A Quick Example of Bayesian Regression with `numpyro`

Why does this exist?

As a practitioner, learning to apply Bayesian techniques (on nights/weekends) is daunting. You need to simultaneously walk down two learning paths:

Learning the math and the concepts
Learning to express these concepts in code (using a PPL)

It’s like studying astrodynamics while learning the controls of a spaceship. You’re learning how to navigate in 3 dimensions while also learning how the spaceship works. But the reward for this effort is that we get to travel further than we could have before.

Learning the code

I primarily write in Python, so there already exist several choices of Probabilistic Programming Languages (PPLs) and supporting libraries. pymc wins in terms of initial ease of use but the non-trivial examples look intimidating. Further, pymc has been undergoing several transitions lately that I just want something a little more stable.

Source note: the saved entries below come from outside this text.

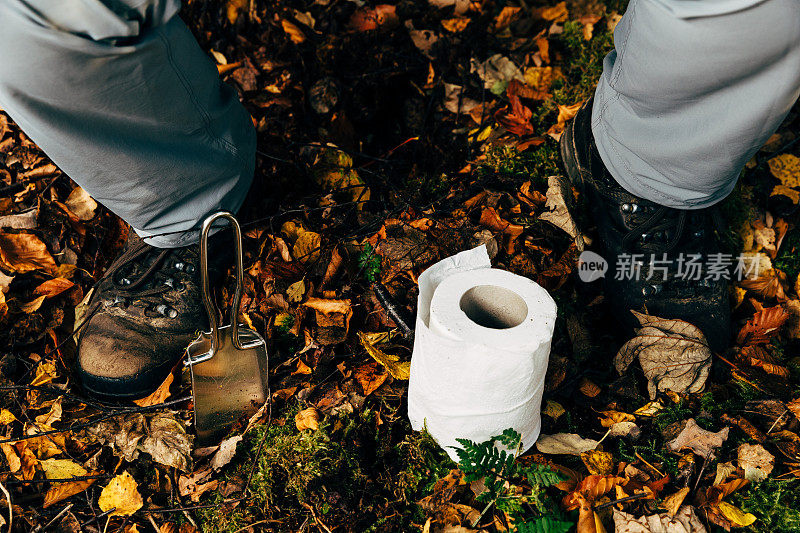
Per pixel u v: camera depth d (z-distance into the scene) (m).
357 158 2.19
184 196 1.63
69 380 1.70
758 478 1.49
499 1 2.64
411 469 1.50
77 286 1.87
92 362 1.63
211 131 1.61
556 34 2.50
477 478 1.35
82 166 1.48
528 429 1.47
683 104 1.48
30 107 1.34
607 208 1.81
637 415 1.63
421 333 1.36
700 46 1.34
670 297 1.72
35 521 1.45
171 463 1.54
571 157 1.92
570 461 1.55
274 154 2.12
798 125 2.15
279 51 2.34
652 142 1.58
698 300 1.72
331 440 1.54
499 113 2.23
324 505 1.45
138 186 1.54
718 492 1.46
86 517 1.46
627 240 1.76
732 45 1.32
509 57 2.42
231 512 1.46
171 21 1.41
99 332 1.67
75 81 1.32
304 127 2.22
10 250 1.84
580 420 1.64
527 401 1.39
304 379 1.67
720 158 1.52
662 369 1.67
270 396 1.61
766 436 1.57
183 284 1.71
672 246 1.72
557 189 1.90
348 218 1.97
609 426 1.60
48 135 1.40
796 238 2.02
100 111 1.40
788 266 1.98
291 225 1.93
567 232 1.86
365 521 1.44
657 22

I chose numpyro because of how it seems to fit that ‘sweet spot’ between having a flexible low-level API and ease of use. Moreover, it personally looked more approachable to me once I understood some of the basic primitives.

However, as a prerequisite to learning numpyro we also need some understanding of jax, xarray, and pyro. You also need to know arviz for handy plotting of bayesian models, but luckily arviz is compatible with other PPL’s.

I’m assuming you already understand linear regression but want to implement a Bayesian regression using numpyro.

To keep this short I’ll be mainly focusing on numpyro usage rather than the theory.

0. Our Simulated Data

We’ll use a toy dataset for this simple linear regression example, borrowed from the pymc example from GLM:Linear Regression

import numpy as np
# Simulate Data
np.random.seed(42)

size = 200
true_intercept = 1
true_slope = 2

x = np.linspace(0, 1, size)
true_regression_line = true_intercept + true_slope * x
# Add noise term
y = true_regression_line + np.random.normal(0, 0.5, size)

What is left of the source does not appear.